L'outrage, l'injure ou la diffamation publics visant la justice. Les immunités tendent à disparaître dans l'espace "public" entendu comme un espace, quel que soit son support (réunion publique, production artistique, culturelle, informative ou de divertissement, lieux publics en général, réseaux sociaux par le medium d'internet, etc.), où des personnes produisent des propos destinés ou susceptibles d'être entendus et/ou relayés par un nombre de tiers indéfini. Ce sont les articles 29, 30 et 31 de la loi du 29 juillet 1881 qui punissent surtout la diffamation, l'injure et l'outrage envers des personnes, "à raison de leurs fonctions ou de leur qualité, envers un ou plusieurs membres du ministère, un ou plusieurs membres de l'une ou de l'autre chambre, un fonctionnaire public, un dépositaire ou agent de l'autorité publique, un ministre de l'un des cultes salariés par l'Etat, un citoyen chargé d'un service ou d'un mandat public temporaire ou permanent, un juré ou un témoin, à raison de sa déposition" (article 31). Ce sont les dispositions les plus utilisées dans les cas de critique ad hominem visant des magistrats, que ce soit, ou non, à l'occasion de décisions juridictionnelles spécifiques.
Pourtant plutôt "tolérante" vis à vis des hommes politiques, on peut tout de même citer le cas d'un député, décidé à en découdre avec des magistrats qui avaient lancé à son encontre une procédure pour "manoeuvres électorales frauduleuses". Ce député utilisa ainsi publiquement la thématique ancienne des "juges rouges", qu'il utilisait dans des tracts qu'il faisait distribuer.
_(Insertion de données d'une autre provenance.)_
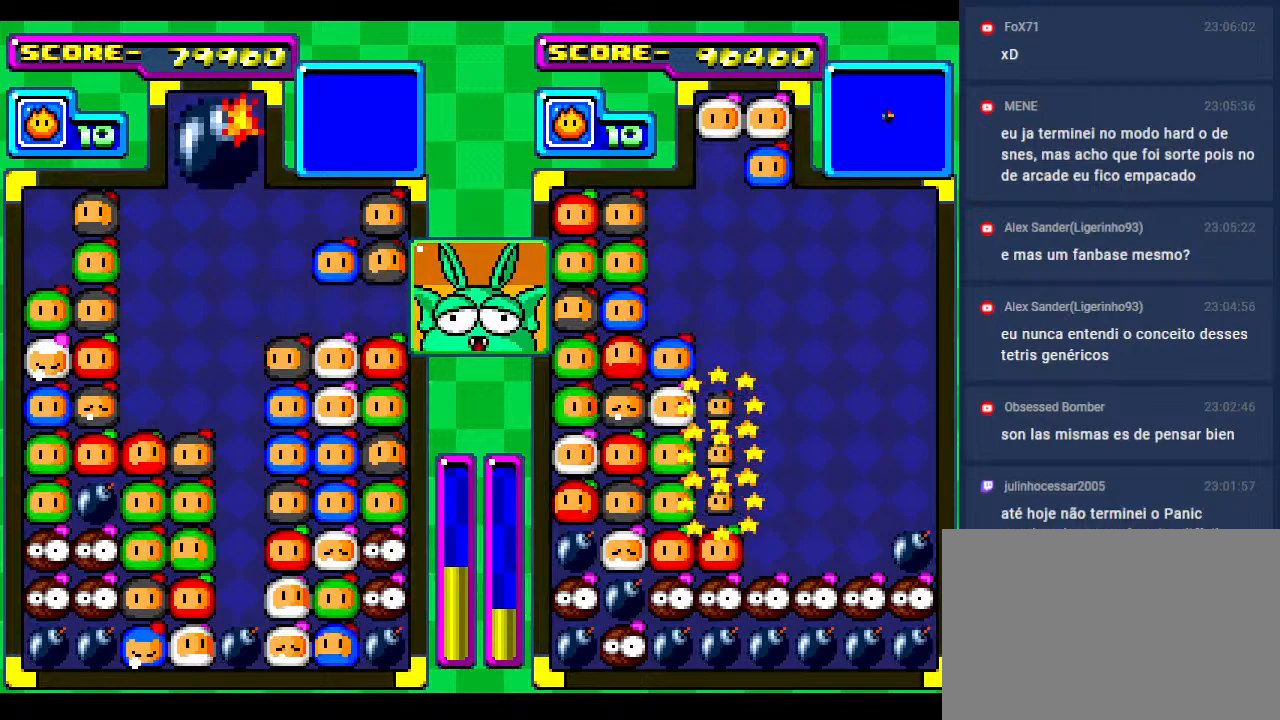
{"buttons": ["DPAD_DOWN"], "events": [[150, "DPAD_DOWN", "up"], [333, "DPAD_DOWN", "down"]]}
Poursuivi, il fut condamné le 20 février 2009 par le tribunal correctionnel de Montbéliard à 700 euros d'amende avec sursis et à un euro de dommage et intérêt pour outrage, dans la mesure où il avait clairement et explicitement traité le procureur de "juge gaucho de merde" (son avocat prétendant le contraire, en indiquant que son client n'avait seulement parlé que de "procureur de gauche"), et invité le procureur à consulter le Code de procédure pénale. Sur appel de la condamnation, la cour d'appel de Besançon a confirmé la condamnation de première instance du député le 15 octobre 2009 estimant les propos "irrespectueux et outrageants". Il faut dire que, pendant ce temps, le député avait continué sa campagne de dénigrement, dans les mêmes termes, notamment à l'égard du procureur qui le poursuivait pour outrage (qui n'était pas celui qui avait initialement ouvert la procédure à son encontre pour manoeuvres électorales frauduleuses).
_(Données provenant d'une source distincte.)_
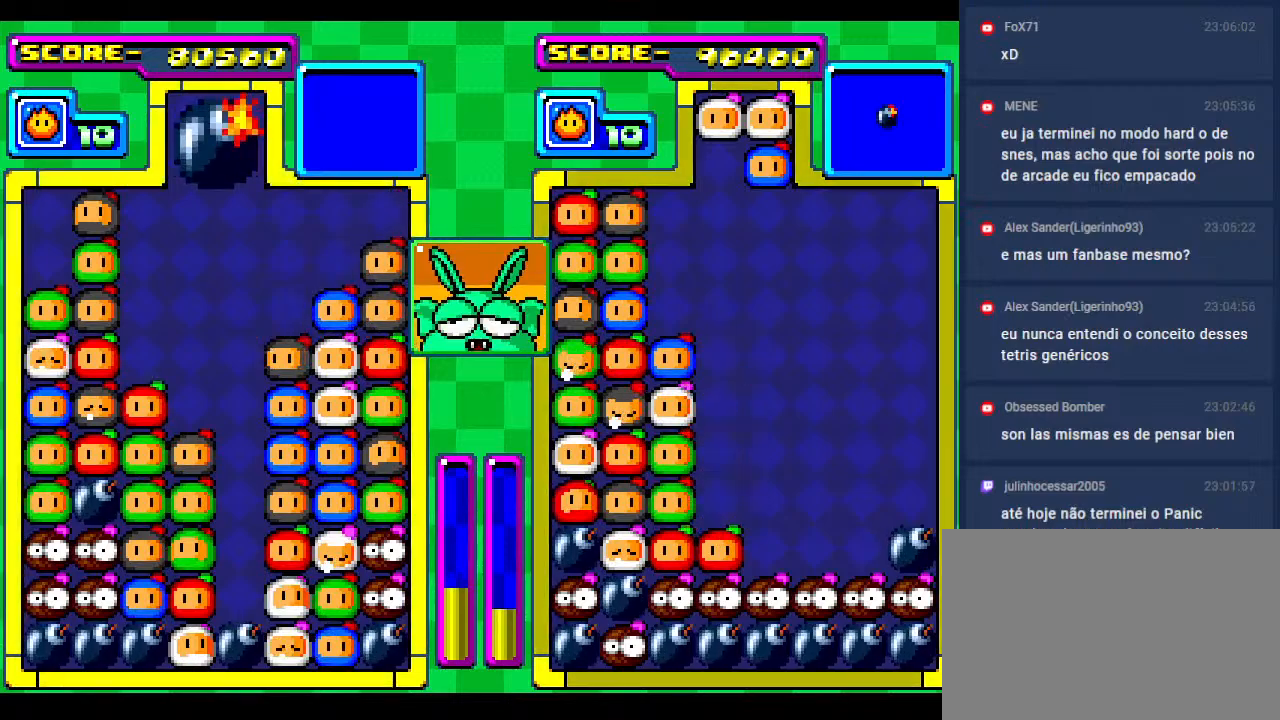
{"buttons": ["DPAD_DOWN"], "events": []}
II - Les critères de la critique condamnable
En droit français, l'appréciation du droit de critique dépend à la fois du contenu de la critique, de l'auteur de la critique, des circonstances de la critique et enfin de son objet. Au regard des très nombreuses et parfois violentes critiques qui sont formulées publiquement et régulièrement à l'égard de la justice ou de ses manifestations, on ne peut pas dire que le contentieux de la critique de la justice est très abondant. Le contentieux existe néanmoins et le risque est toujours présent. Il faut tenir compte de différents éléments pour retenir le caractère sanctionnable de la critique. Certains peuvent être considérés comme "objectifs" (A), et d'autres comme subjectifs, qui laissent place à la manière dont est conçu à un moment donné le respect dû à la justice dans un Etat de droit (B).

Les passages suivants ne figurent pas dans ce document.